(Beginning of Document segment)
The WebQuest: Step-By-Step
The WebQuest: Step-By-Step
Step #1: Setting Age Limits
This step asks students to examine the age limitations that societies place on various activities—using their own countries as a starting point. They then state their own opinions regarding age and gender limitations for various military tasks. This way, students have an opportunity to form and share their own opinions before being presented with policies established by international treaties. This step can be completed in one class session.
Step #1 Activities:
Activities in Your Country—Age by Age
Military Activities Age Chart
Teacher’s Tip: Bookmark Web sites in advance that contain information on age limitations within your country/state. The first activity asks students to identify the age limitations for a number of things—opening a bank account, driving, drinking alcohol, buying a gun, holding elected office, and getting married. By bookmarking reliable and authoritative Web sites that cover this information in advance, you’ll be able to help students separate fact from rumour—and save class time in the process.
(End of Document segment)
(Beginning of Collected material)
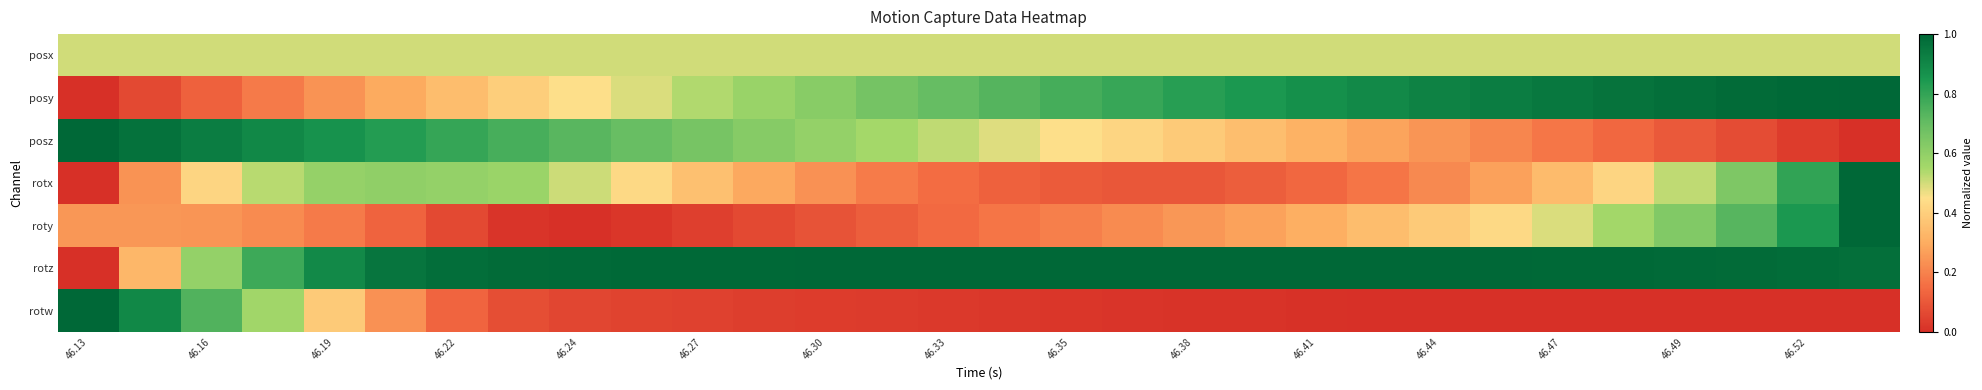

Count the number of categories in the chart.

30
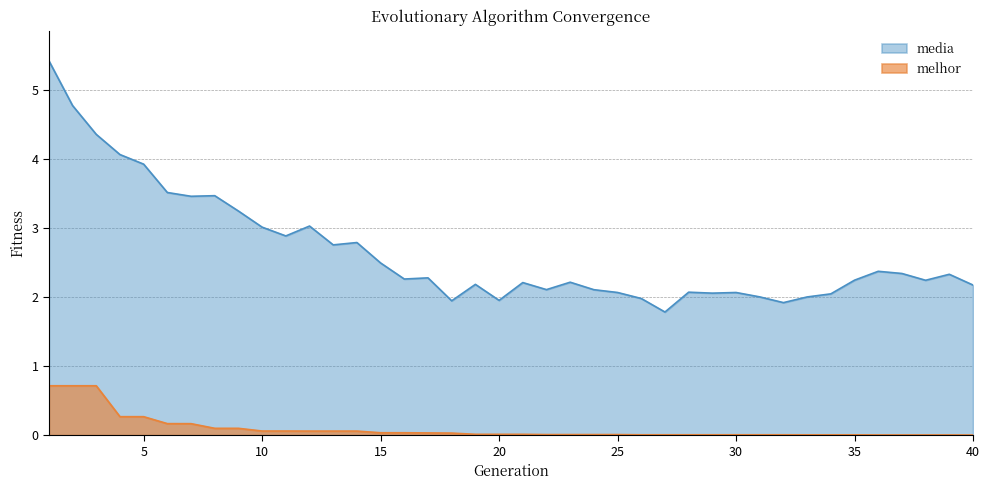

At which category is the sum across all series the highest?

1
(End of Collected material)
[Using the information]:
- a) Answer these questions from the WebQuest guide:
(i) How many class sessions does Step #1 take?
(ii) What is the second activity listed under Step #1?
(iii) What kind of Web sites does the Teacher's Tip say to bookmark in advance?
- b) Resume the WebQuest guide after the end of its Teacher's Tip.

[Answers given]:
- a)
(i) One class session.
(ii) Military Activities Age Chart.
(iii) Web sites with information on age limitations within your country or state.

- b)
Talk About: How to determine authoritative Web sites from non-authoritative ones. While this WebQuest can be completed using its direct links to authoritative online resources, ultimately your students will need to be able to discern reliable online resources from non-reliable ones on their own. Modeling the process you went through to identify the authoritative Web sites that you’ve bookmarked is one way to help them gain that skill.
Step #2: Exploring Children's Human Rights
Step #2 Activity:
This step introduces students to background information on international law regarding the human rights of the child. Students examine the Convention on the Rights of the Child (CRC) and The Optional Protocol (OP). They then compare the decisions they made in Step #1 to the policies established in these human rights treaties. Depending on the reading and analytical skills of your students, this step may take more than one class session to complete.
Rubric for scoring provided (download PDF file)
Share the scoring rubric in advance with the students, so that they’ll know exactly how their work will be judged—and what they need to do in order to score well.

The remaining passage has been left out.